Others are already facing stockouts. Alexandra Fine, CEO of Dame Products, a sexual wellness brand, said her company went out of stock on two colors of its Eva vibrator earlier this month after pausing imports for several weeks. Those goods won’t be replenished until mid-June.

Allen Walton, founder of electronics brand SpyGuy, said he has about 30 days of inventory left. His next batch of finished goods is sitting in China, ready to ship — but he’s been holding out. 

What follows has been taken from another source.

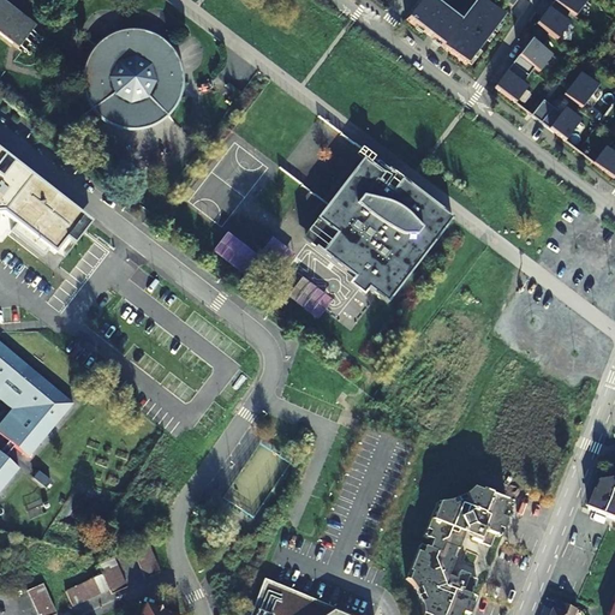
[(35,25),(1,0),(0,0),(0,35),(17,48),(35,25)]
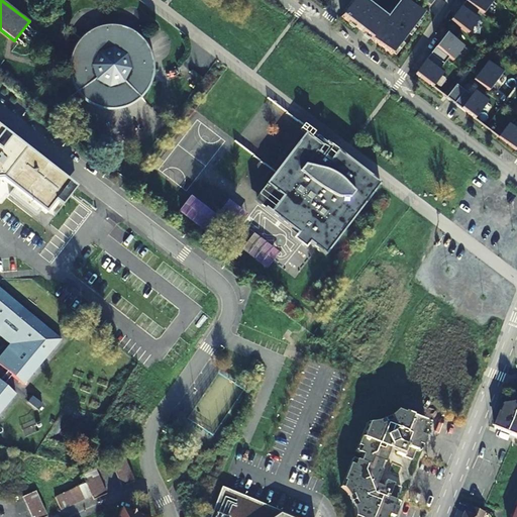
[(392,57),(422,16),(401,0),(387,19),(362,0),(354,0),(341,18),(350,25),(352,23),(373,37),(371,40),(392,57)]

“We figured everything would get sorted out in a week or two,” he said. “But it hasn’t. And once [our U.S. inventory] is gone, we’ve got to make a decision: eat the tariff or stop selling.”

Even brands with relatively strong inventory positions are feeling the squeeze. FlutterHabit, a lash brand that manufactures 95% of its goods in China, is not facing stockouts yet, but it’s bracing for delays.

“Things that would typically be a 90-day turnaround, we’re now looking closer to 120 days,” said Kate Soueid, the company’s marketing director. “Where we would typically order in excess or order more to make sure we have more than plenty, we’re being strategic about the quantity we’re placing.”

Brandon Fuhrmann, who sells kitchen products online, said he has about 75 days of inventory left on key items. But some goods are already sitting in China, and he’ll soon have to decide whether to ship them in and take the tariff hit. 

“In a normal world, I would have sent this stuff already,” he said. “But right now, I’m trying to wait it out.”